第十一章14争执中(第2页)
“这样,刚才我看见朱相回来了,我领你先过去找他。”
“朱相?”
商成楞了一下。
宰相公廨他来过好几回,去年还在这里开了几天的会议,和几位宰相副相都认识,却实在是记不起来有一位姓朱的相国。
“就是仲宽公。”
真芗笑着说,“任命刚刚下来没两天,还没上邸报,外面很多人都不知道。”
商成还是听不明白,更加不清楚这朱相国到底是谁。
他觉得,仲宽应该是这人的表字,“仲”
通常都是指家里或者族中同辈序齿排行老二,“宽”
字的意义就广泛了,根本就琢磨不出对应的是哪个字。
但听真芗的口气,似乎对这位相国颇为敬重,说明这位朱相是一位德高望重的前辈。
朝堂上能有这四字评语的人不多,年纪大,还姓朱……难道是六月间在燕州打过交道的文英殿大学士朱宣?
真芗笑着点头。
商成一边随着真芗迈步走近公廨右侧的一排大屋,一边思索着朱宣突然入相的事。
文英殿大学士的品秩与宰相是平级,朱宣个人的资历与声望也足可出任副相。
但是别忘了,朱宣其实并不是真正的文官。
实际上,这是个皓首穷经的大儒,一辈子都在埋头专研经本古籍揣摩书中大义的人,除了当过几任劝农使,似乎就再没出任过什么实职,就是这样一个人,真的能胜任宰相的职务?而且眼下南进派虽然得势,但远没有到把持朝政的地步,北进派也不是彻底地失势,在不少事情上还能和南进派较量高下,因此朝廷里的局面非常复杂。
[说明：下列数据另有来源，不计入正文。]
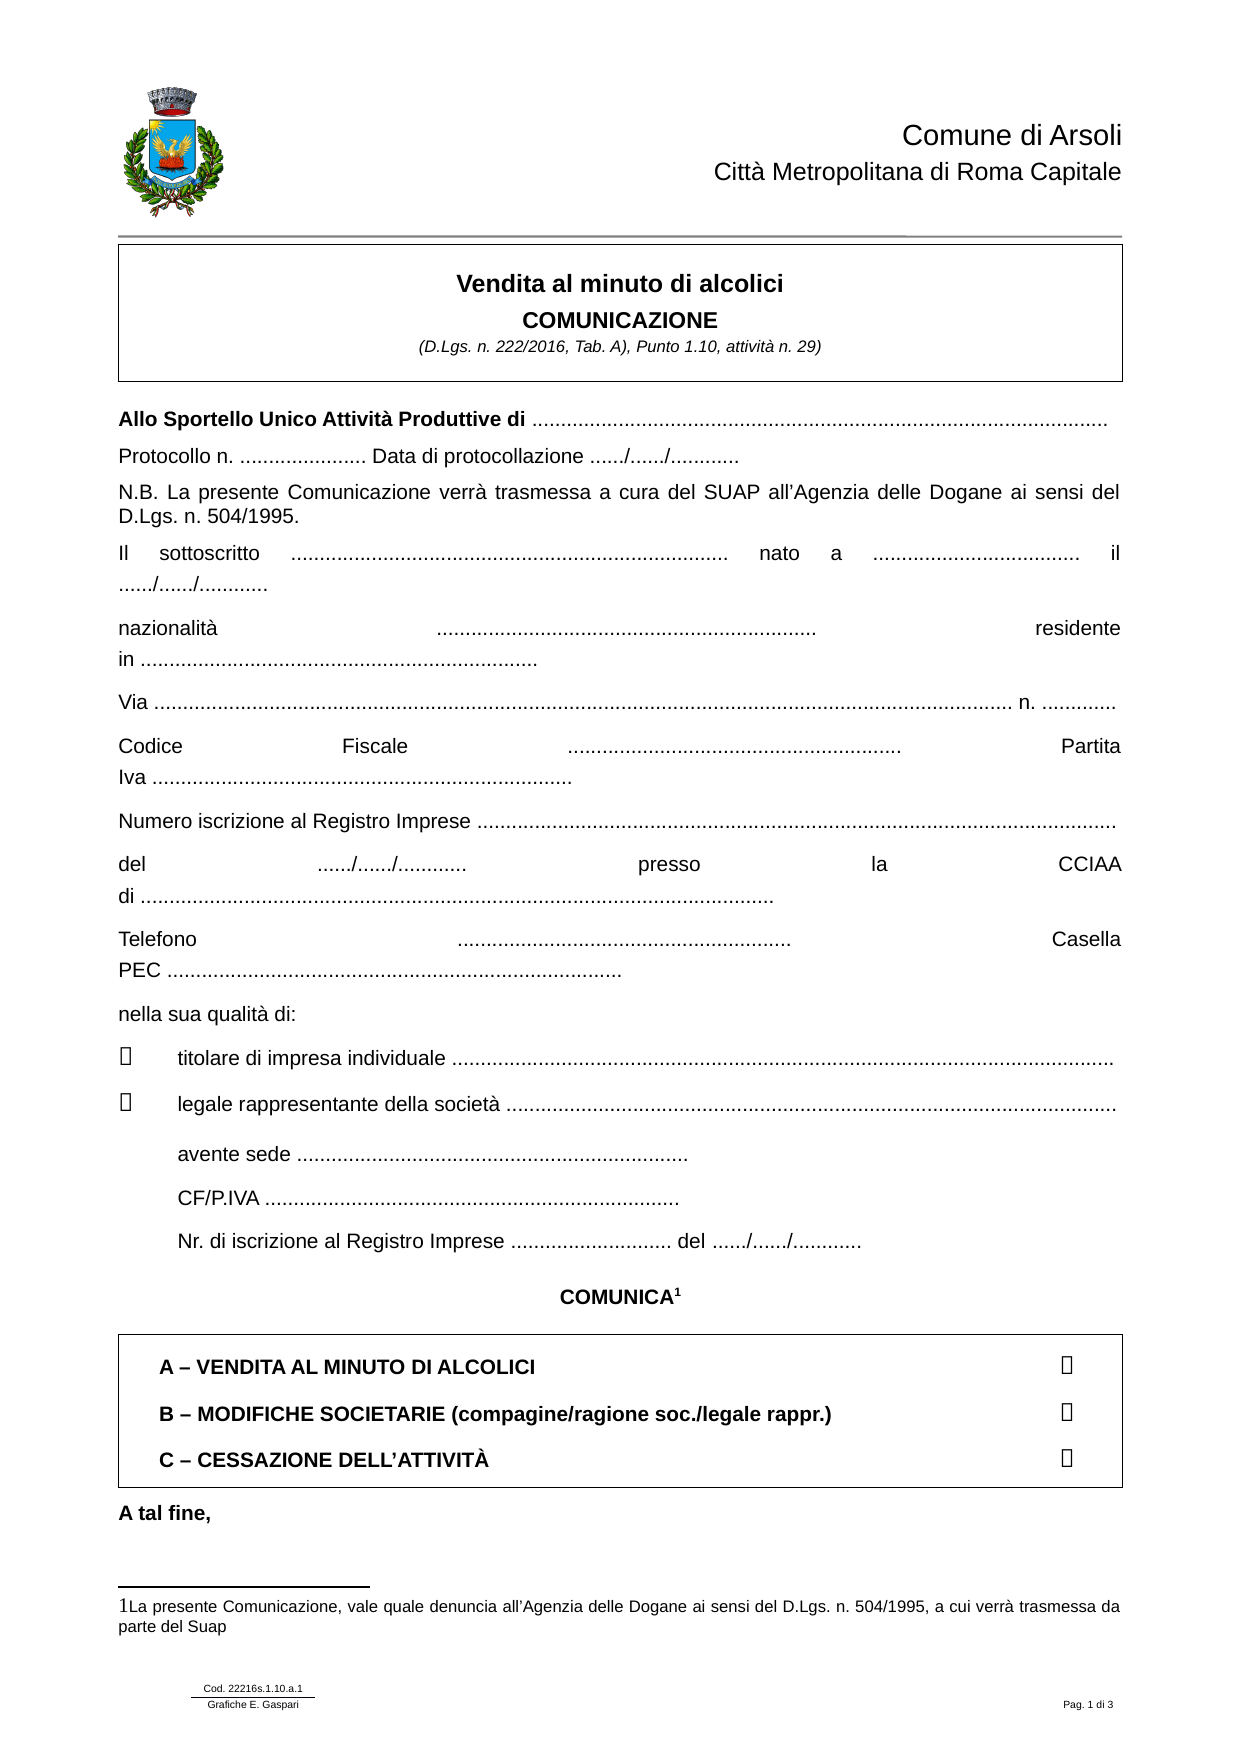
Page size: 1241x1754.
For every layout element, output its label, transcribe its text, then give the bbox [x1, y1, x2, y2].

text N.B. La presente Comunicazione verrà trasmessa a cura del SUAP all’Agenzia delle Dogane ai sensi del D.Lgs. n. 504/1995. [118, 480, 1122, 528]
text Codice Fiscale .......................................................... Partita Iva ......................................................................... [118, 734, 1122, 789]
text Via ..................................................................................................................................................... n. ............. [118, 690, 1122, 714]
text Allo Sportello Unico Attività Produttive di .................................................................................................... [118, 407, 1122, 431]
text CF/P.IVA ........................................................................ [177, 1185, 1122, 1209]
text  titolare di impresa individuale ................................................................................................................... [118, 1038, 1122, 1072]
text Nr. di iscrizione al Registro Imprese ............................ del ....../....../............ [177, 1229, 1122, 1253]
text Telefono .......................................................... Casella PEC ............................................................................... [118, 927, 1122, 982]
text Protocollo n. ...................... Data di protocollazione ....../....../............ [118, 444, 1122, 468]
table_header Vendita al minuto di alcolici COMUNICAZIONE (D.Lgs. n. 222/2016, Tab. A), Punto 1.10, attività n. 29) [119, 245, 1122, 381]
text COMUNICA [118, 1285, 1122, 1309]
text nazionalità .................................................................. residente in ..................................................................... [118, 615, 1122, 671]
picture [122, 87, 224, 219]
table_header A – VENDITA AL MINUTO DI ALCOLICI  B – MODIFICHE SOCIETARIE (compagine/ragione soc./legale rappr.)  C – CESSAZIONE DELL’ATTIVITÀ  [119, 1335, 1122, 1487]
text nella sua qualità di: [118, 1002, 1122, 1026]
text  legale rappresentante della società .......................................................................................................... [118, 1085, 1122, 1119]
text Numero iscrizione al Registro Imprese ............................................................................................................... [118, 809, 1122, 833]
text del ....../....../............ presso la CCIAA di .............................................................................................................. [118, 852, 1122, 907]
text avente sede .................................................................... [177, 1142, 1122, 1166]
text A tal fine, [118, 1501, 1122, 1525]
text Comune di Arsoli [224, 118, 1122, 152]
text Il sottoscritto ............................................................................ nato a .................................... il ....../....../............ [118, 541, 1122, 596]
text Città Metropolitana di Roma Capitale [224, 157, 1122, 185]
text La presente Comunicazione, vale quale denuncia all’Agenzia delle Dogane ai sensi del D.Lgs. n. 504/1995, a cui verrà trasmessa da parte del Suap [118, 1593, 1122, 1636]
在南北争议之外,还有太子的病情和很可能要有的储位之争,两者合并,未来几年间上京里的局势不说是刀光剑影般险恶,至少也不可能是和风细雨般宁静,宰相公廨更是所有矛盾大爆发的焦点之地。
就在这种情势下,朱宣一个不南不北专心做学问的高级知识分子居然会入相,其中所藏的种种般般,着实是教人百思不得其解。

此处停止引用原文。